ES is a search engine, it's using Lucene under the hood and Lucene is not intended to be a storage engine either. Yes, you can store "text" content along with the index, in your case, log files are text files so yes, you can store them along with the index if you would like to. The index size certainly will grow big in this case and if your index has replicas, and you can afford to see "text" data replicated to the replicas, then use it but make sure the performance meets your expectation.

Lastly, if you think you can use ES as a storage and try to make it work like a storage, you'll discover more problems than it's worth.

1 Like

There is no data. This is a largely academic question.
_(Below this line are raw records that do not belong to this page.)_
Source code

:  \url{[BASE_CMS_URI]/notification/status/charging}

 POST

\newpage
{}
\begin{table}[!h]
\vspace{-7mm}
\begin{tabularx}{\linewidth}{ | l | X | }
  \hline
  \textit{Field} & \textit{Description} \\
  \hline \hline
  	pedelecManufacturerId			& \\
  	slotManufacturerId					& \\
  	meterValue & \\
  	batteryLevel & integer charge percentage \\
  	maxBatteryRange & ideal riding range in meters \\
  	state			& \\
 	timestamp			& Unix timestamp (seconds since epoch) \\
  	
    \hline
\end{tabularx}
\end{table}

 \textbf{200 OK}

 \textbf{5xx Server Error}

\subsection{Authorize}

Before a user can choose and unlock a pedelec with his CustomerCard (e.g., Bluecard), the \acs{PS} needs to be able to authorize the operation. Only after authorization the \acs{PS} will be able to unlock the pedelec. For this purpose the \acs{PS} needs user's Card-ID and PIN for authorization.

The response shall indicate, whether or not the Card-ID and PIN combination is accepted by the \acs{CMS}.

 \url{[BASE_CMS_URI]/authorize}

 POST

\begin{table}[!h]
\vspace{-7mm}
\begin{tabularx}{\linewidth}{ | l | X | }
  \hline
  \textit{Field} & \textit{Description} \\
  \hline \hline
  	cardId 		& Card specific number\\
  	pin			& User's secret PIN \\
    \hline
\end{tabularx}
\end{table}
Aha! This is extremely interesting. Perhaps this is the very basic thing that I don't understand about ES. I thought that ES can only search text that is actually stored within ES. But if I understand correctly what you are saying, ES could index data that is stored elsewhere (for example in HDFS), and only store the index. Is this correct, what I understood here?

No problem, at least I know where you are heading to. When you have a very large datasets, you will need to look for something like HDFS or similar because they are built for that.

If you think ES does that automatically, the answer is no. You either use something like logstash or write your own application where it pulls data from a data source and index it with ES. ES will take care of the indexing part., for this part, the answer is yes.

It's precisely this that I don't understand... doesn't that mean storing the data in ES? What exactly do you mean by "indexing"? Can you index data in ES without storing the data in ES also? Logstash, for example, does both - indexing and storage of data - using ES. Isn't that right?

1 Like

Let's say you have

  • a data source where your data files are stored
  • an instance of ES running

If you want data files from your data source to be indexed, something needs to read/retrieve data files from the data source then pass the text content to ES through a method call to tell ES to index the data.

How do you do that? at least two options right now

  • option 1: use logstash if it can be configured to retrieve your data then it's definitely capable of indexing your data by calling a method to tell ES to index the data

  • option 2: if logstash can't be configured to process (retrieve and index) your data, you'll need to write your own application to retrieve and index your data.

In ES, you can configure it to not store the content that you want ES to index. For example, let's say you have a text file (I mean text, not binary) and you tell ES to index the content into a field called "mycontent". By default, once the text content is indexed, you can see this content under "mycontent" field that is under _source. You can configured ES to turn off _source so you won't be able to see that data there, this also reduces the index physical size that is stored on disk.

WRT to "mycontent" filed, you can configure ES to "not store the content for this field", you can see how to do so at the link below

https://www.elastic.co/guide/en/elasticsearch/reference/current/mapping-store.html

The reason you are allowed to configured ES to not store the value stored under any field is because there will be a case where you want to see data under other fields but not on some fields. If you use the example above, let's say beside indexing text content under "mycontent" field, you would like to index a second field called "mypath" where the directory path of the file is indexed. When you look into ES, you'll see "mypath" under "_source" but not "mycontent". You can search anything that is indexed, but not on things that are not indexed, that's why I use the term "index".

2 Likes

Aha! This is starting to make a little more sense to me now. So it would be possible to, for example, store the actual data in HDFS for e.g. scalability, and use ES just for indexing, possibly storing just the HDFS path to the indexed document, rather than its content. It's possible that this type of setup was being suggested by the previous poster for his legal retention scenario.

tri-man, thank you very much for your time and patience. Our discussion really helped!

Glad to hear that it helps.